* How to complete this task *
Show each line in the entries below that contains the string "zich". Matches are case-sensitive.

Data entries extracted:
******************************

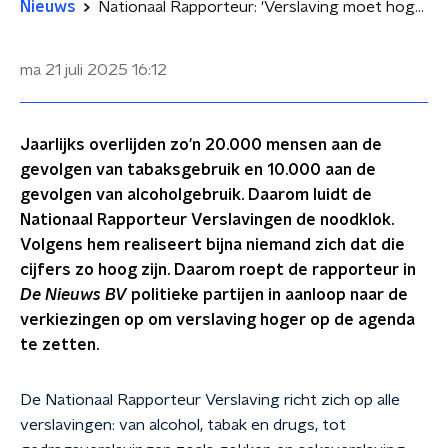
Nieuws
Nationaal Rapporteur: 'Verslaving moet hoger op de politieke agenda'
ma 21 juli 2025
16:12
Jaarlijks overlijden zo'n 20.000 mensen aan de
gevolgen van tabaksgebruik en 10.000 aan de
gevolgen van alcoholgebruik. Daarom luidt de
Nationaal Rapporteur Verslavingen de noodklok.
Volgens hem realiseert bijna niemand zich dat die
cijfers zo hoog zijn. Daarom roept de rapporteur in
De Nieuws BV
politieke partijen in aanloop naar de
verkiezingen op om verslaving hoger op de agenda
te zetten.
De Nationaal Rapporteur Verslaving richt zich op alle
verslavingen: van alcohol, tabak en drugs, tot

******************************

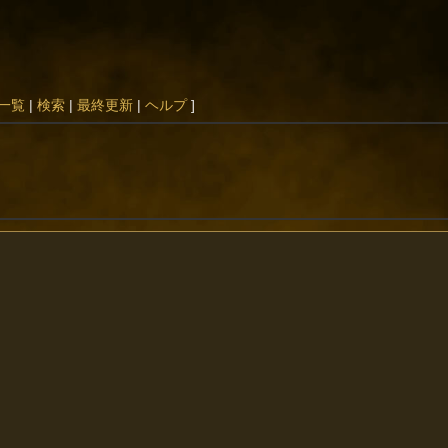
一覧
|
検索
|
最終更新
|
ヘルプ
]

******************************

* Response to the exercise *
Volgens hem realiseert bijna niemand zich dat die
De Nationaal Rapporteur Verslaving richt zich op alle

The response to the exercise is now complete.